In the new era of large amounts of publicly available data, an issue that is sometimes overlooked is ethical data collection. Whereas for experimental studies involving humans we have clear guidelines and an organizational process for assessing and approving data collection (in the US, via the IRB
), collecting observational data is much more ambiguous. For instance, if I want to collect data on 50,000 book titles on Amazon, including their ratings, reviews, and cover images – is it ethical to collect this information by web crawling? A first thought might be “why not? the information is there and I am not taking anything from anyone”. However, there are hidden costs and risks here that must be considered. First, in the above example, the web crawler will be mimicking manual browsing, thereby accessing Amazon’s server. This is one cost to Amazon. Secondly, Amazon posts this information for buyers for the purpose of generating revenue. When one’s intention is not to actually purchase, then it is misuse of the public information. Finally, one must ask whether there is any risk to the data provider (for instance – maybe too heavy access can slow down the provider’s server, thereby slowing down or even denying access to actual potential buyers).
When the goal of the data collection is research, then another factor to consider is the benefits of the research study to society, to scientific research or “general knowledge”, and perhaps even to the company.
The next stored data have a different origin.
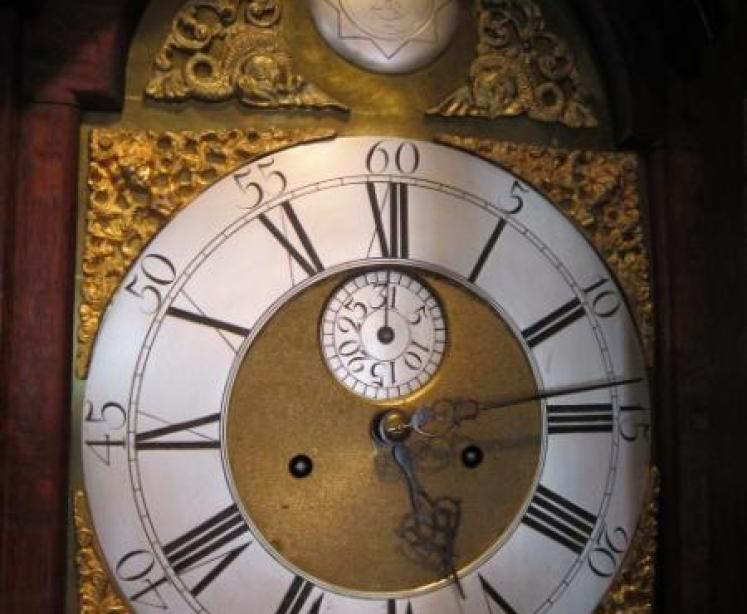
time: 5:13
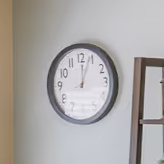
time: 12:03
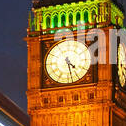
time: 4:28
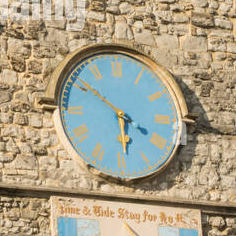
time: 5:51
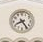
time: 8:24
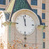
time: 11:57
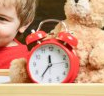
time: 11:35
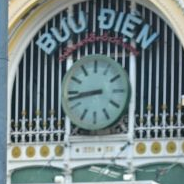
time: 8:43
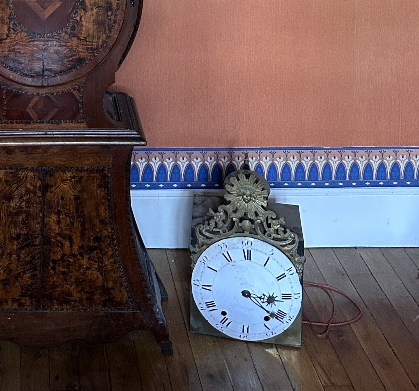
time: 4:14
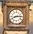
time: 8:14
Good practice involves consideration of the costs, risks, and benefits to the data provider and accordingly designing your collection and letting the data provider know about your intention. Careful consideration of actual sample size is therefore still important even in this new environment. An interesting paper by Allen, Burk, and Davis (Academic Data Collection in Electronic Environments: Defining Acceptable Use of Internet Resources discusses these issues and offers guidelines for “acceptable use” of internet resources.
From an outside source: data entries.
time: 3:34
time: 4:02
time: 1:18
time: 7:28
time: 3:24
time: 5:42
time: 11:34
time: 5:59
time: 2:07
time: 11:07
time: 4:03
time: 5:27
These days more and more companies (e.g., eBay and Amazon) are moving to “push” technology, where they make their data available for collection via API and RSS technologies. Obtaining data in this way avoids the ethical and legal considerations, but one is then limited to the data that the data source has chosen to provide. Moreover, the amount of data is usually limited. Hence, I believe that web crawling will continue to be used, but in combination with API and RSS the extent of crawling can be reduced.